### TO DO
[1] List every country named in the chatt passage below.
[2] Please reproduce the stretch of the chatt passage below from "Chatt is a narcotic, with" through "few green leaves?", word for word.
BEGIN DOCUMENT PASSAGE
Chatt (cata edulis) is Ethiopia’s fourth biggest export (after coffee, leather and oil seeds) and one that is growing every year. The traditional narcotic is exported mainly to Somalia and Djibouti, but also to the United Kingdom (73 tons last year) and a recent article in The Times of London pointed out that the consumption of chatt was becoming a concern among the youth of… Birmingham.

Closer to home, the leader of the new sharia courts in Somalia has been quoted as saying that he would ‘ban the leaf.’ But as Mohammed Seyid, a Somali shop owner in Addis Ababa told me, ‘that would be the end of them! Siad Barre – the leader of Somalia before the country’s descent into anarchy – tried the same. He quickly came back on that decision!’ ‘So, how about chewing a little, my friend? Nothing wrong in a few green leaves!’ Mohammed Seyid enjoined to me, with a grin on his face, showing me the green wares that hung from the roof of his minuscule shop.

Chatt is a narcotic, with calming effects and it is widely believed to be a tool in the hands of politicians. As Abdi Mohammed – not his real name- a Djiboutian health professional told me, ‘the damn thing keeps everybody complacent; they talk, and then they talk some more. They chew, then they chew some more. They make revolutions in the afternoon, forget them in the evening, sleep fitfully and get up to wait for the next plane.’ Nothing wrong in a few green leaves?
END DOCUMENT PASSAGE
BEGIN EXCERPTED DATA
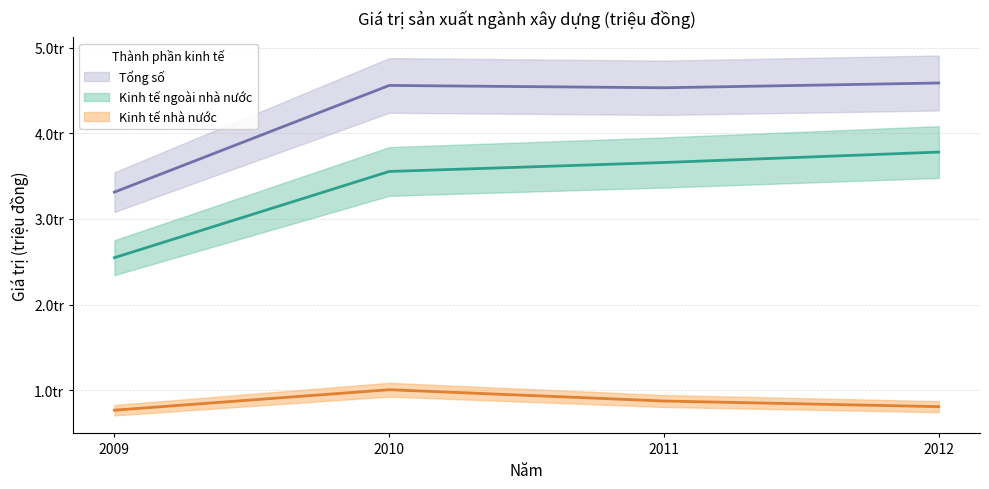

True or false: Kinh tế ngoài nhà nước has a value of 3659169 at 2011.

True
END EXCERPTED DATA
BEGIN EXCERPTED DATA
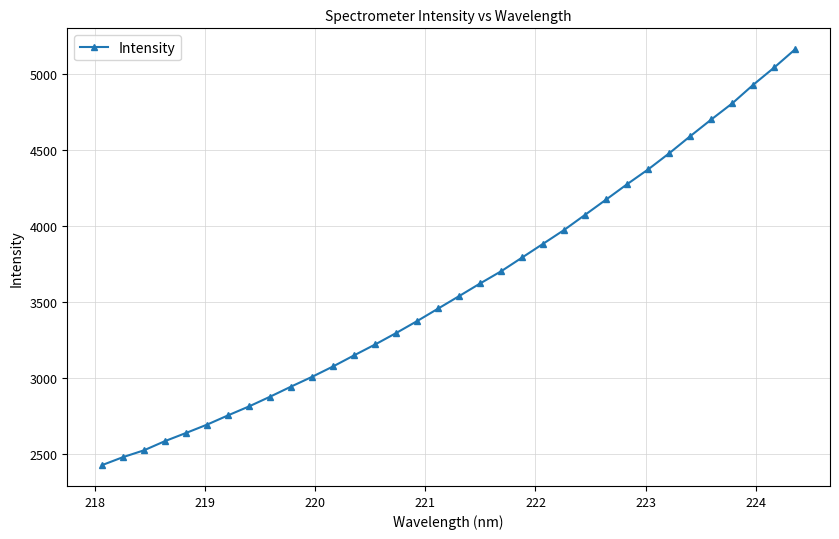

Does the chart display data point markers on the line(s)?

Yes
END EXCERPTED DATA
### TASK-BY-TASK ANSWERS
[1] Ethiopia, Somalia, Djibouti, United Kingdom

[2]
Chatt is a narcotic, with calming effects and it is widely believed to be a tool in the hands of politicians. As Abdi Mohammed – not his real name- a Djiboutian health professional told me, ‘the damn thing keeps everybody complacent; they talk, and then they talk some more. They chew, then they chew some more. They make revolutions in the afternoon, forget them in the evening, sleep fitfully and get up to wait for the next plane.’ Nothing wrong in a few green leaves?